** Opening Data supplied block **
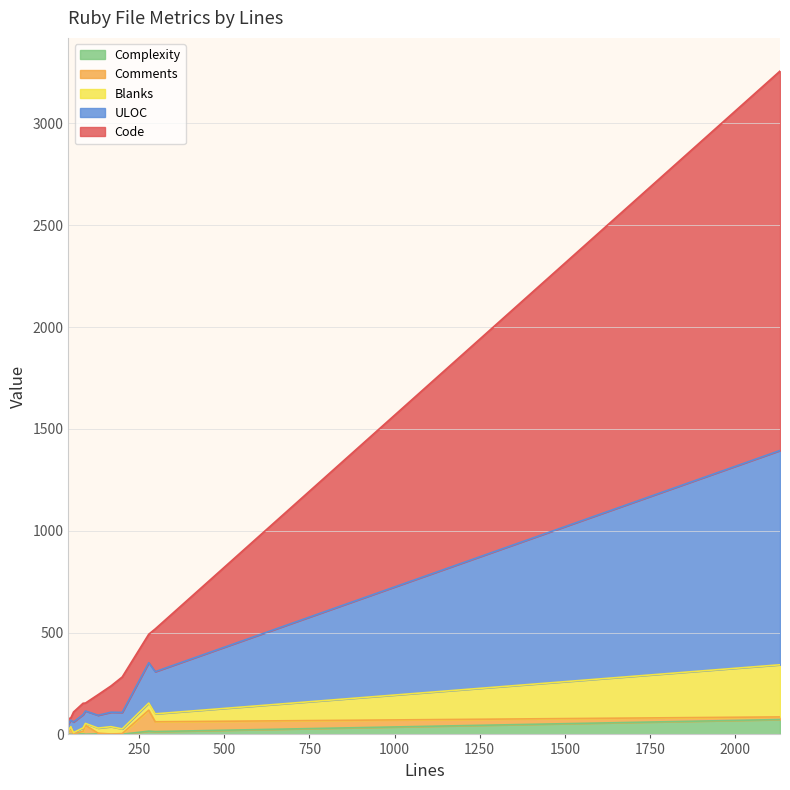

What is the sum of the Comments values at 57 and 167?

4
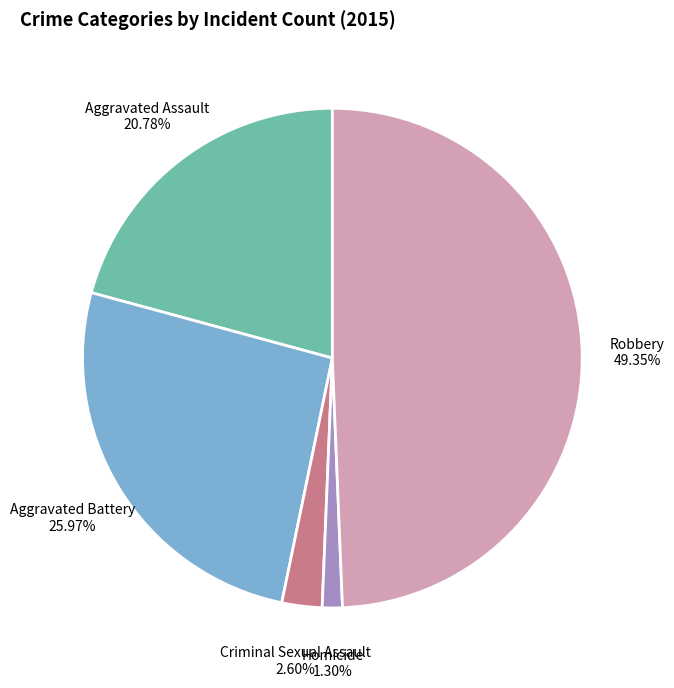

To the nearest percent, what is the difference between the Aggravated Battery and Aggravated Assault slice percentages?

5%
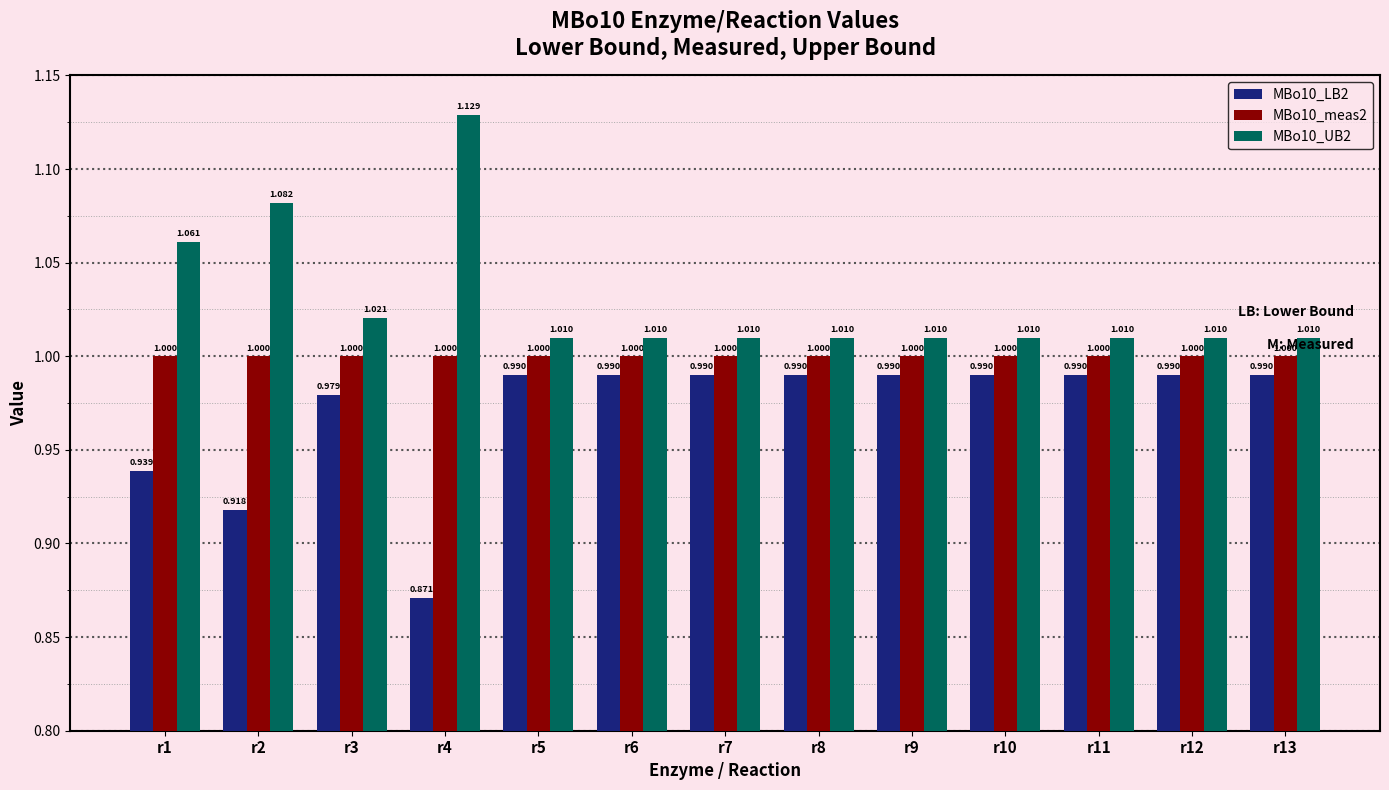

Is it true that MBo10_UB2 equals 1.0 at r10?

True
** Closing Data supplied block **
**Exercise objective:**
Gather each line of the entries above that includes the word "slice", and copy those lines in order.

**Written reply:**
To the nearest percent, what is the difference between the Aggravated Battery and Aggravated Assault slice percentages?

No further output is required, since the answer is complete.